One in eight (12%) people have borrowed money to make ends meet in the past year, according to research published by a debt help charity.
Two-fifths (40%) of people are finding it difficult to keep up with household bills and credit commitments, the research, carried out by YouGov for StepChange Debt Charity, found.
And a quarter (24%) of people said they have rationed heating, electricity or water to meet credit repayments in the past 12 months.
People were also asked about their ability to cope if they were faced with an unexpected expense of £1,000.
One in eight (12%) said they would not be able to cover any of the cost without turning to borrowing, rising to one in five (19%) single parents.
Vikki Brownridge, StepChange chief executive, said: “In an election year, tackling such widespread problem debt and improving households’ financial security should be at the top of the agenda for current and potential new governments.”
More than 2,000 people were surveyed across the UK by YouGov in January 2024.
Jackie Spencer, head of money and pensions policy at the Money and Pensions Service (MaPS), which is sponsored by the Department for Work and Pensions (DWP), said: “Borrowing money just to put food on the table, heat a home or keep up with credit repayments can be incredibly stressful. This research suggests that for many households, it’s become a daily reality.
“Credit is a big commitment and should be considered carefully.

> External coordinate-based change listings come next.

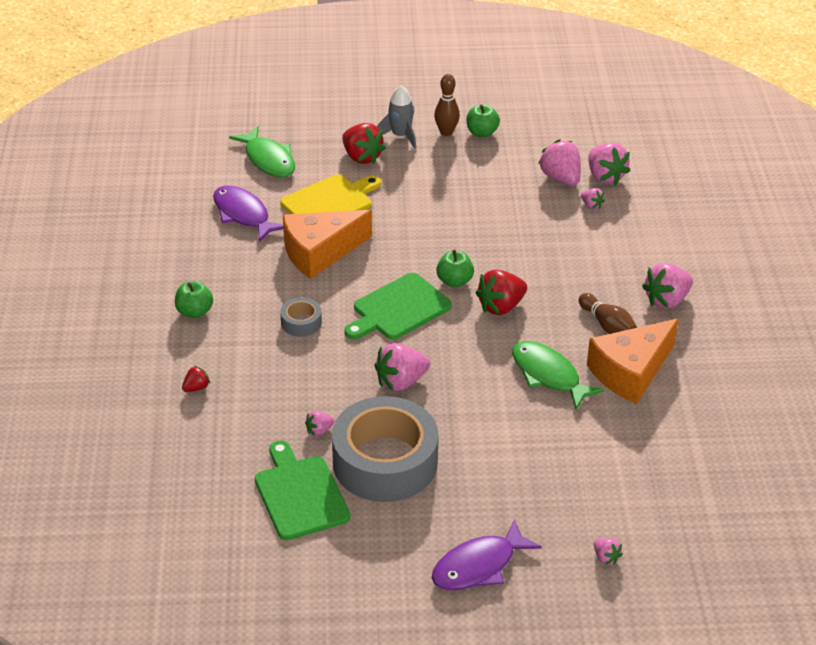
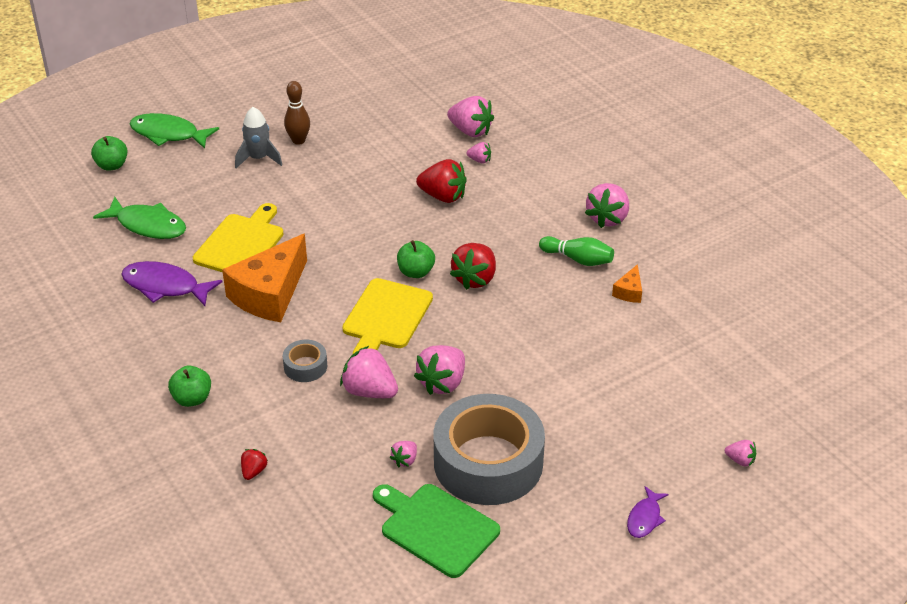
camera: 30 degrees left, 0 degrees up
(361, 157) = (237, 191): red strawberry -> red strawberry (443, 196)
(398, 309) = (386, 317): green cutting board -> yellow cutting board
(478, 566) = (645, 518): purple fish -> purple fish, size x0.56
(482, 132) = (331, 130): green apple -> green apple (112, 165)
(548, 375) = (564, 323): green fish -> green fish (168, 134)
(560, 178) = (434, 146): pink strawberry -> pink strawberry (369, 391)
(607, 325) = (578, 259): brown bowling pin -> green bowling pin
(630, 372) = (629, 292): orange cheese -> orange cheese, size x0.43

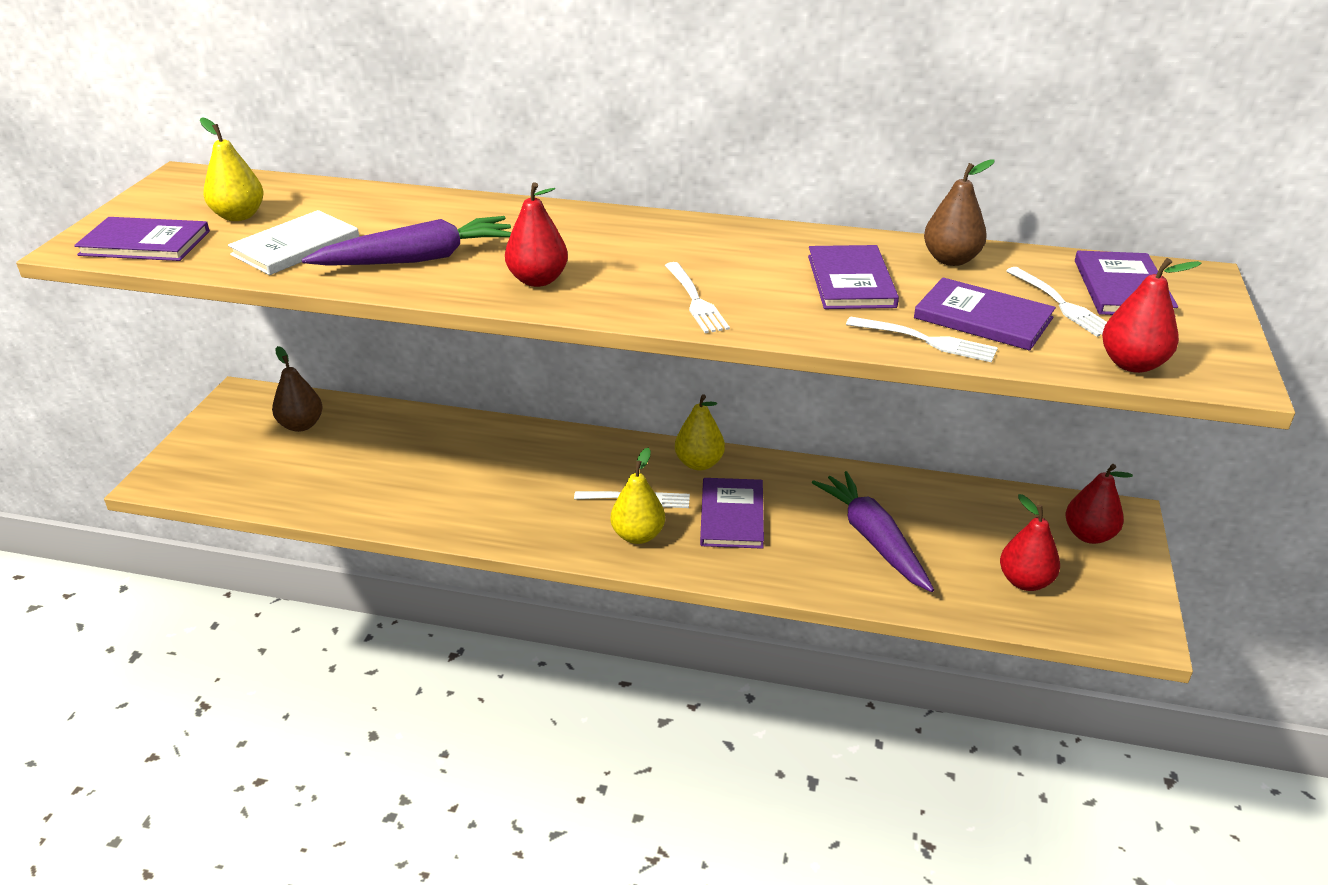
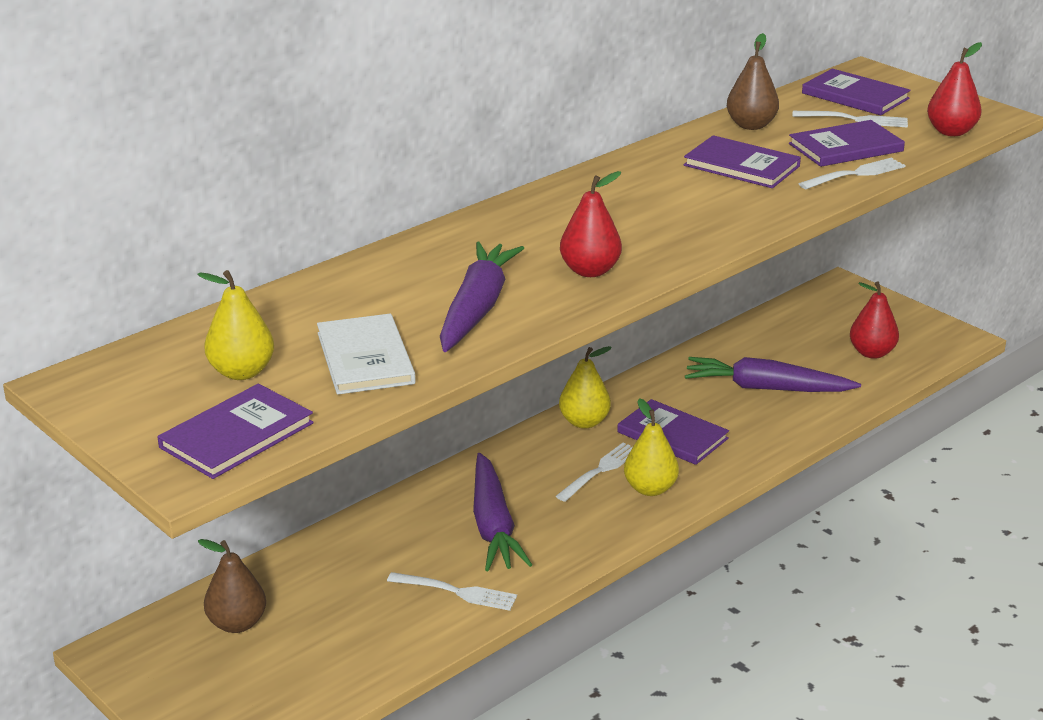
camera: 55 degrees left, 5 degrees down
(509, 479) = (493, 525): none -> purple carrot
(695, 300) = (703, 225): white fork -> white fork (457, 592)
(1089, 535) = (848, 307): red pear -> none

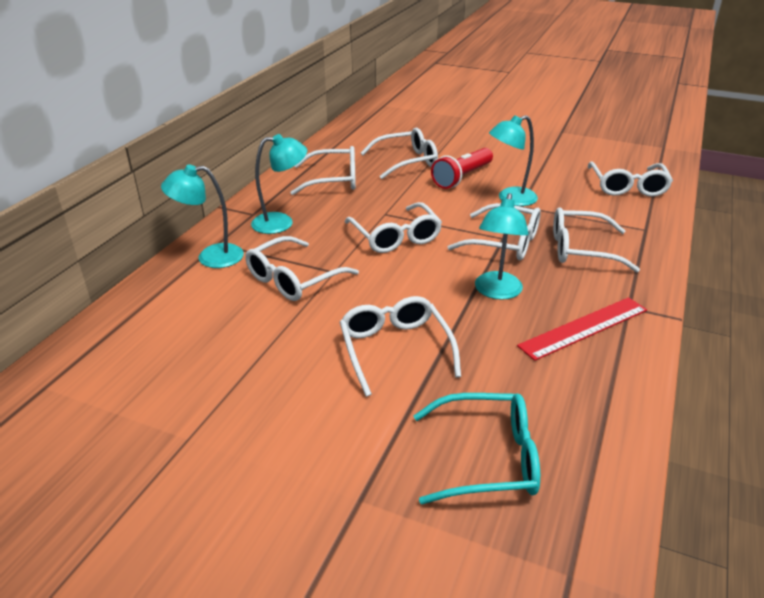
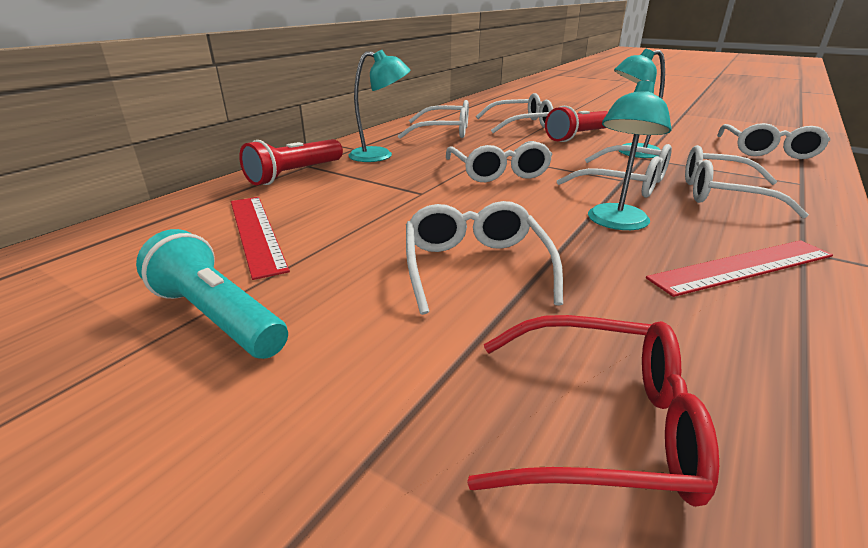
camera: 10 degrees right, 5 degrees down
(210, 257) = (295, 174): turquoise lamp -> red flashlight
(210, 333) = (256, 232): none -> red ruler
(222, 416) = (218, 317): none -> turquoise flashlight
(293, 279) = (373, 196): white glasses -> none
(488, 458) = (601, 424): turquoise glasses -> red glasses

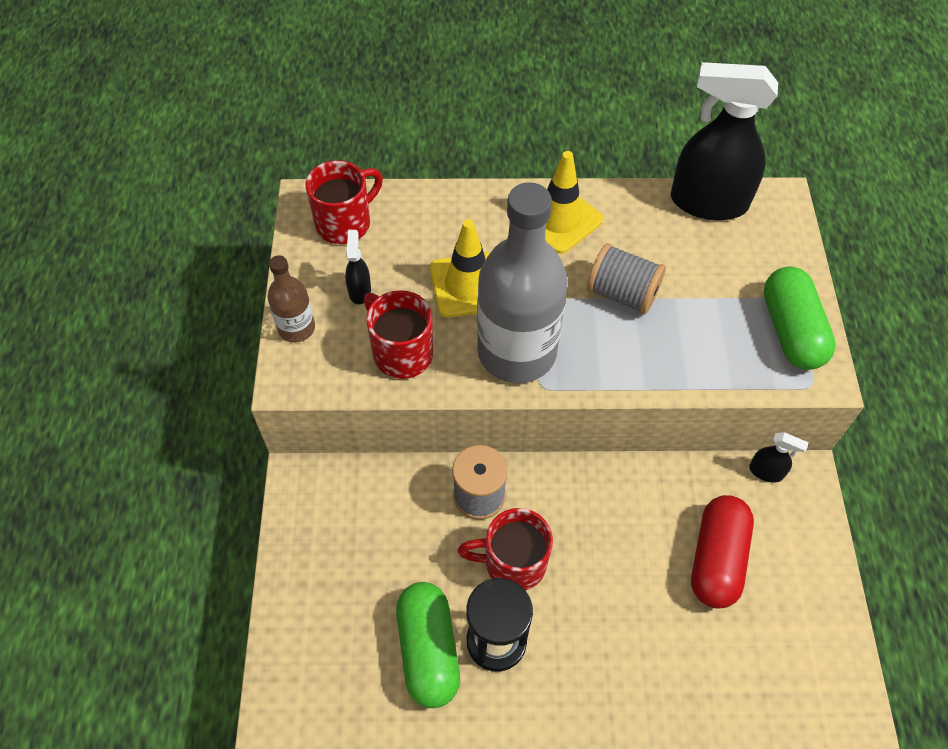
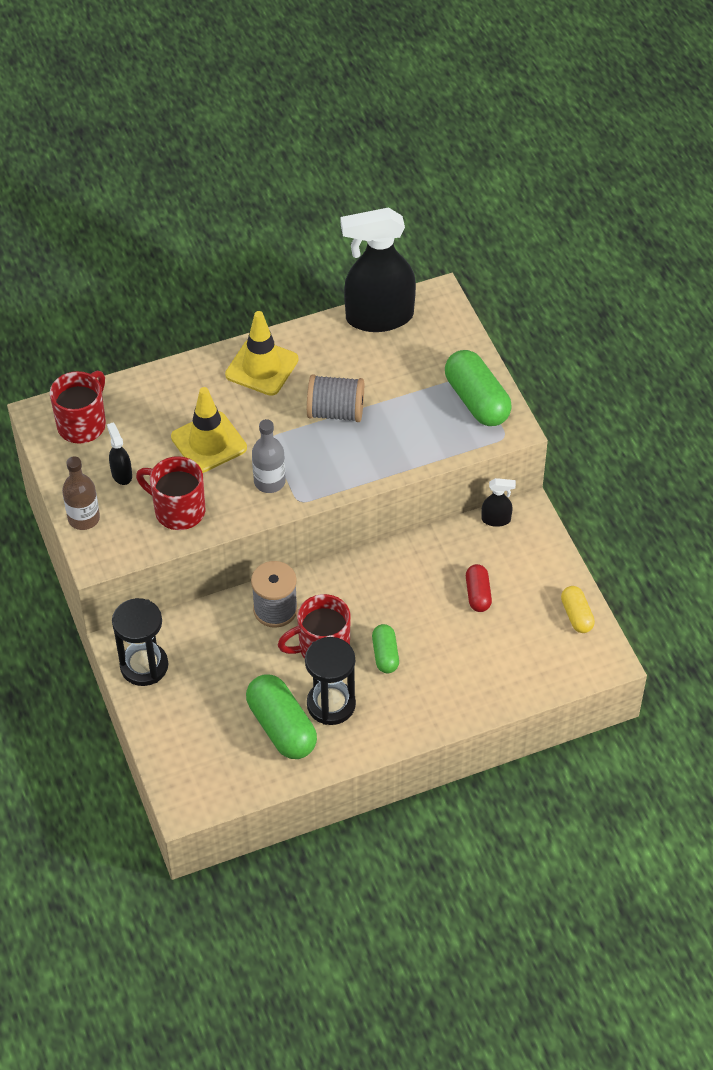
camera: 20 degrees left, 5 degrees down
(310, 513) = (144, 666): none -> black hourglass
(516, 352) = (269, 482): grey bottle -> grey bottle, size x0.48
(582, 599) = (385, 655): none -> green capsule
(716, 559) = (478, 594): red capsule -> red capsule, size x0.56
(829, 630) = (576, 615): none -> yellow capsule

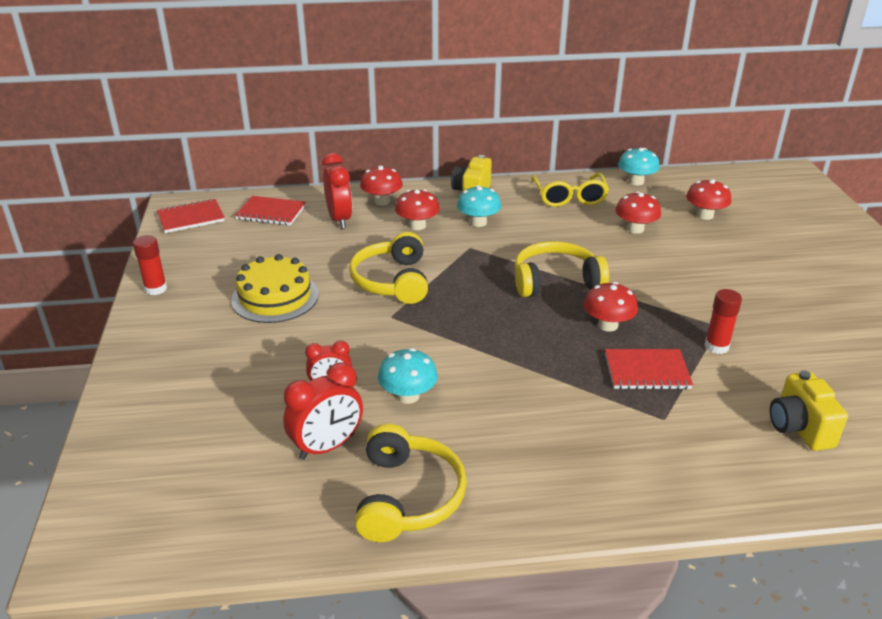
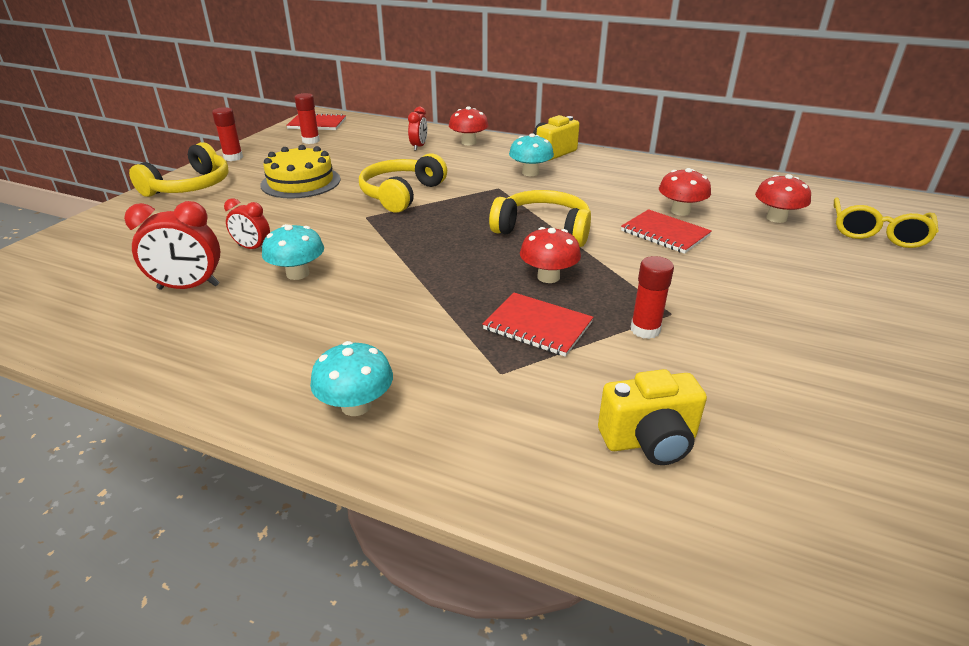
camera: 30 degrees right, 0 degrees up
(214, 242) = (311, 141): none -> red glue stick
(271, 212) = (375, 132): red notebook -> red notebook (664, 233)
(339, 219) = (419, 147): red clock -> red clock, size x0.63
(408, 496) = (190, 345): yellow headphones -> yellow headphones (190, 186)
(417, 226) = (474, 164): red mushroom -> none
(569, 197) = (642, 174): yellow glasses -> yellow glasses (877, 233)
(636, 181) = (730, 176): turquoise mushroom -> turquoise mushroom (356, 405)
(799, 428) = (649, 441): yellow camera -> yellow camera turned 120 degrees counterclockwise

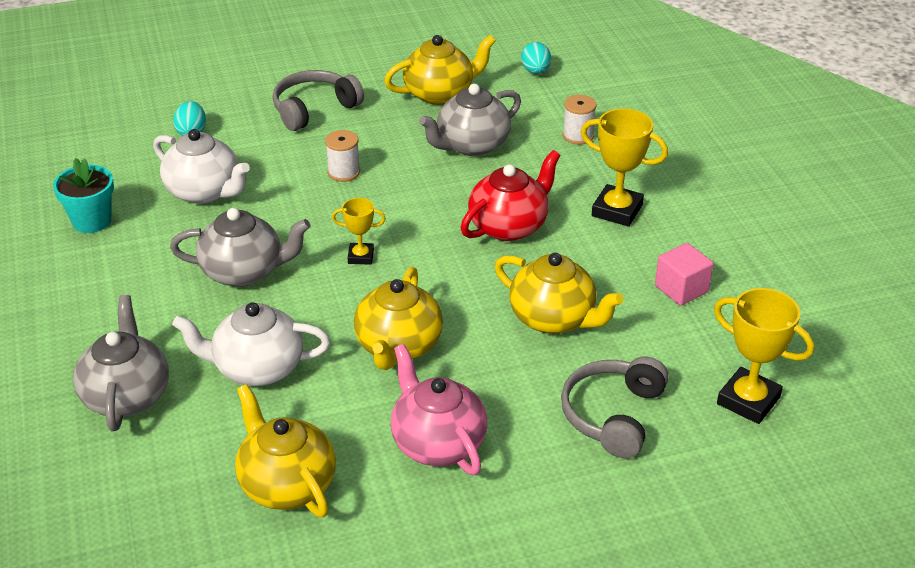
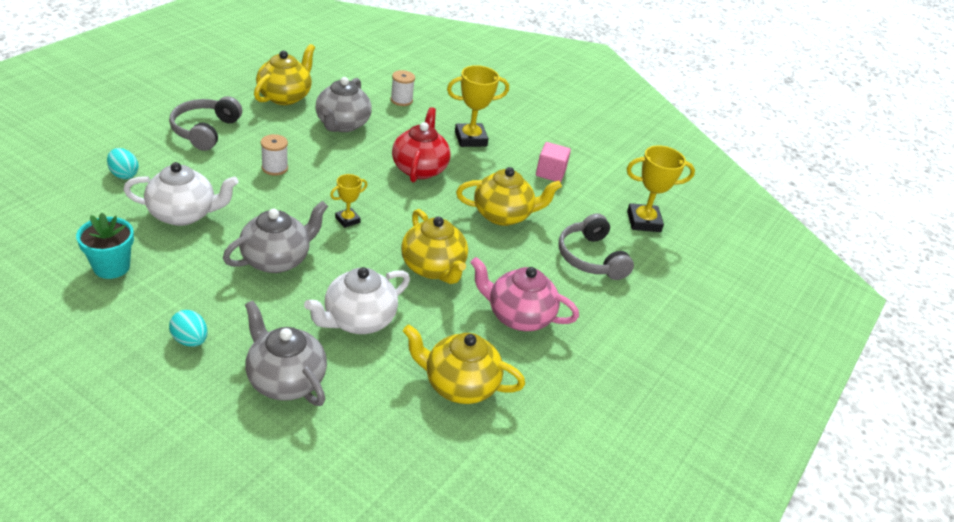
camera: 45 degrees left, 0 degrees up
(535, 71) = (333, 66): turquoise egg -> turquoise egg (190, 340)

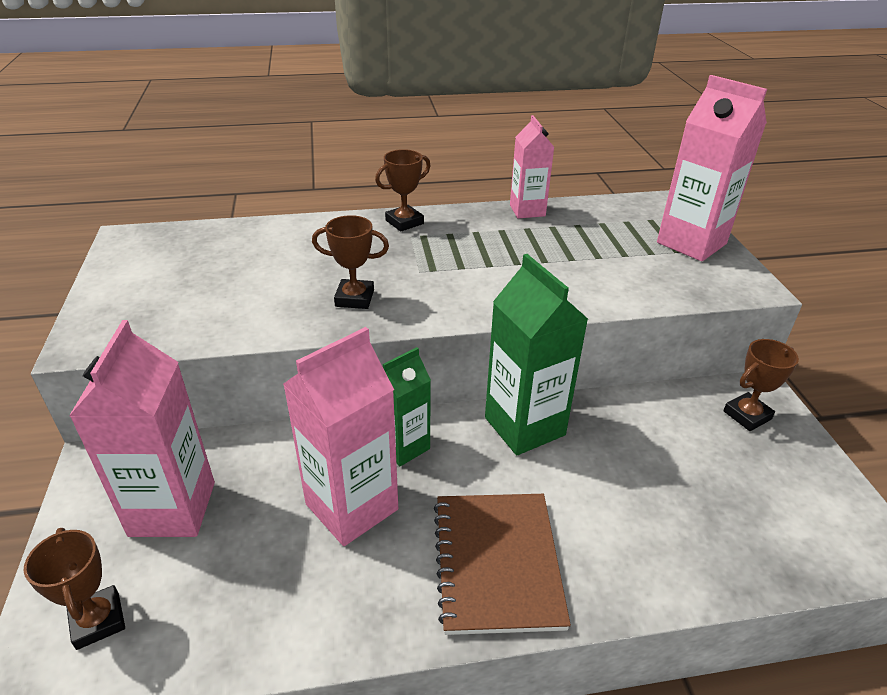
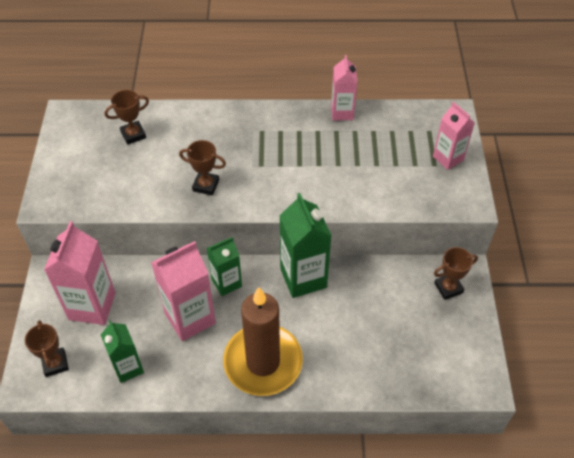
camera: 10 degrees right, 15 degrees up
(246, 608) = (128, 368): none -> green carton
(404, 222) = (251, 116): brown trophy -> brown trophy (133, 135)
(497, 563) = (263, 362): brown notebook -> brown candle
(691, 243) = (448, 158): pink carton -> pink carton, size x0.62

If you feel like you don’t have a choice financially, it could be a sign you need help.
“No-one needs to battle on alone and the sooner you reach out, the quicker things can start turning around. Our free MoneyHelper service can help you take that crucial first step.”
A Government spokesperson said: “We are continuing to support families with the cost of living backed by £104 billion, while cutting taxes and curbing inflation so hard-working people have more money in their pockets.
“Work is the best way to secure financial security which is why we are investing billions breaking down barriers to work and supporting over one million low-income earners through our In Work Progression offer.”